Признаюсь тебе, что, подобно всем остальным, я отбросил свое достоинство (да, Люций, ты смело можешь добавить: «то, что от него осталось») и присоединился к поискам, словно ребенок, раззадоренный большим кушем в серьезной игре. Кое-кто из мужчин принялся освистывать ветки, покрытые густой листвой; другие же задрали головы, оглядывая небеса. Но я знал этого избалованного воробья куда лучше. Пухлое создание, он предпочитал низкое высокому; поэтому я плюхнулся на живот и пополз среди кустов каперсника
[116]. Вскоре я был вознагражден звуками знакомого хриплого чириканья, раздававшегося в нескольких ярдах впереди и лишь слегка приглушенного зеленью. Я присел на корточки у музыкального куста и, словно занавески на окне, раздвинул листву.
Рассчитывая увидеть маленькую птичку, я вдруг испытал шок, подобный тому, какой бывает во сне, когда тебе кажется, будто ты падаешь с огромной высоты. Вместо воробья я узрел еще одну пару человеческих карих глаз, принадлежавших моему сопернику Целию. Вот уже несколько месяцев я старательно избегал их, но тут они оказались на расстоянии вытянутой руки и смотрели прямо на меня.
На его лице тоже отразились удивление и боль – потому что некогда мы любили друг друга, – но вскоре он опустил взгляд ниже, и я увидел, что привлекло его внимание.
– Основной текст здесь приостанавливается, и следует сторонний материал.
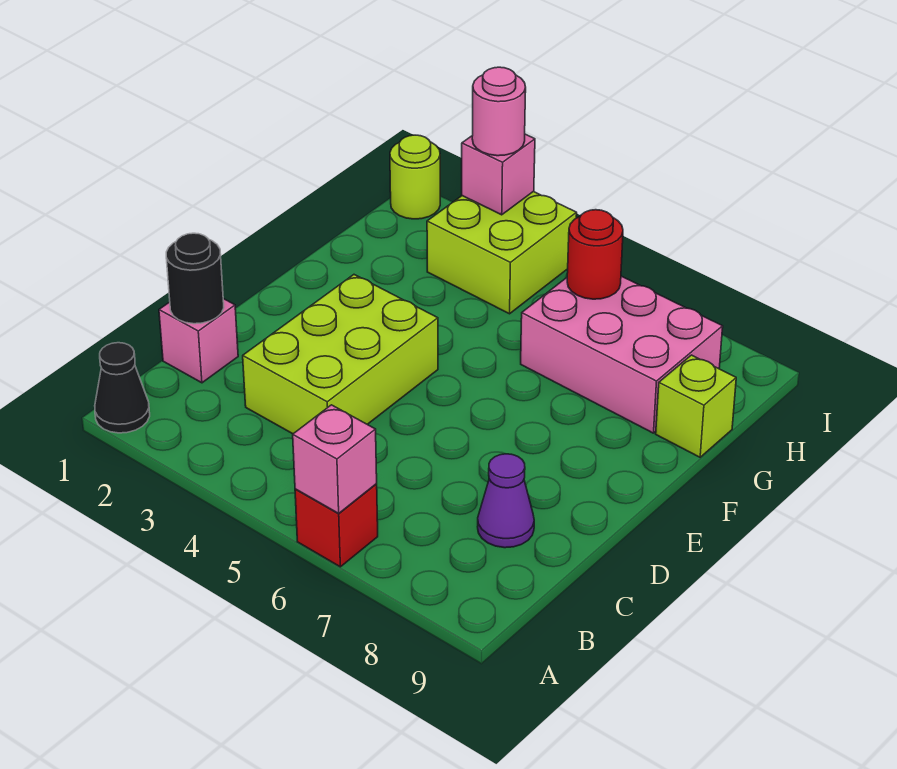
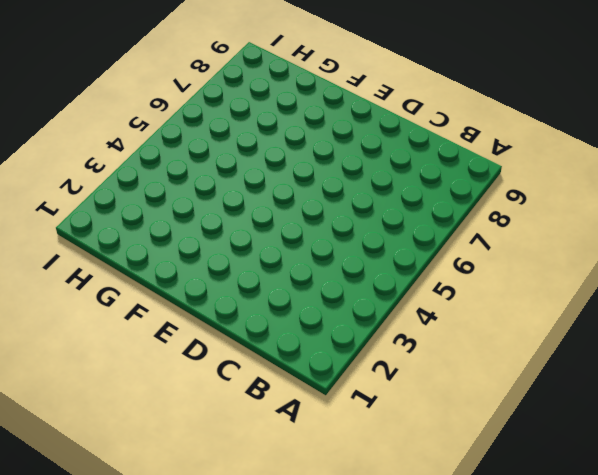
none -> black cone A1 level 1
none -> red brick A6 level 1
none -> pink brick C1 level 1

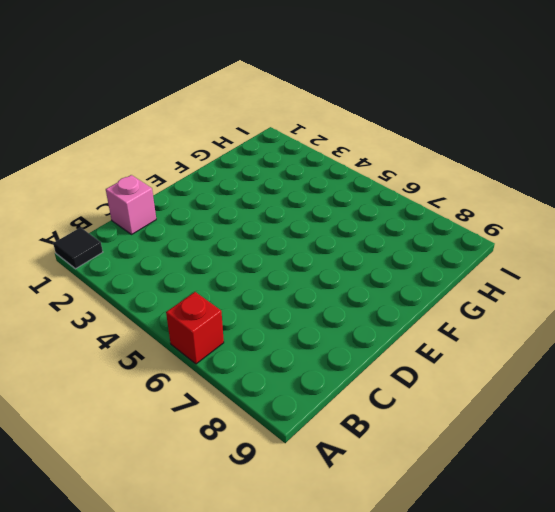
black tile A1 level 1 -> black cone A1 level 1
none -> lime brick C3:E4 level 1
none -> purple cone C8 level 1
none -> pink brick G6:H8 level 1

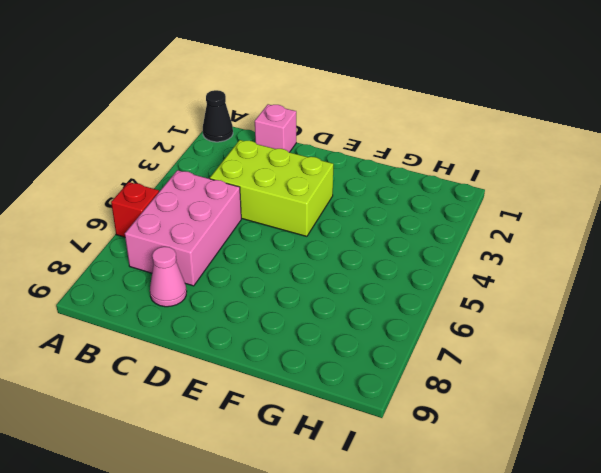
pink brick B5:C7 level 1 -> pink brick G6:H8 level 1
pink cone C8 level 1 -> purple cone C8 level 1
none -> lime brick G9 level 1
none -> lime brick H3:I4 level 1
none -> lime round brick I1 level 1

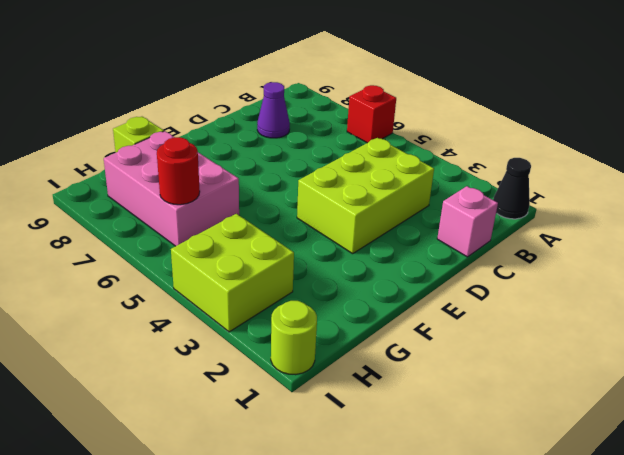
none -> pink brick A6 level 2
none -> black round brick C1 level 2
none -> pink brick I3 level 2

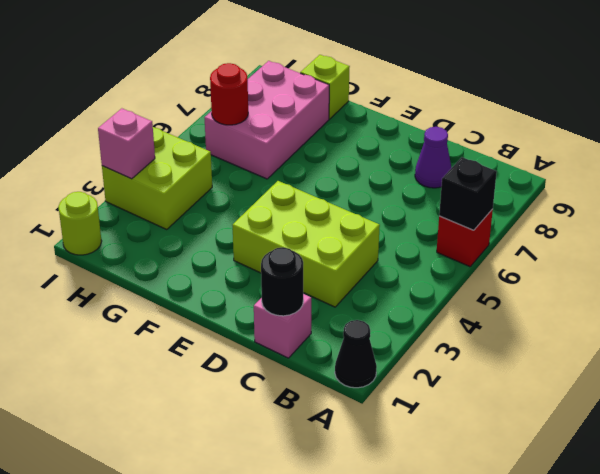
black brick A6 level 2 -> pink brick A6 level 2
none -> pink round brick I3 level 3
Там сидел воробей Клодии, наша общая цель и добыча, который сам развлекался охотой. Зеленый богомол, вскинув лапки в своем обычном молитвенном жесте, откладывал яйца на лист, а воробей тут же подхватывал их клювом. Пока мы смотрели на него, птичий клюв подбирался все ближе к хвосту насекомого и наконец прищемил его. Богомол содрогнулся, попытался было вырваться, но воробей жадно высасывал из него соки и силу, пока тот был еще жив.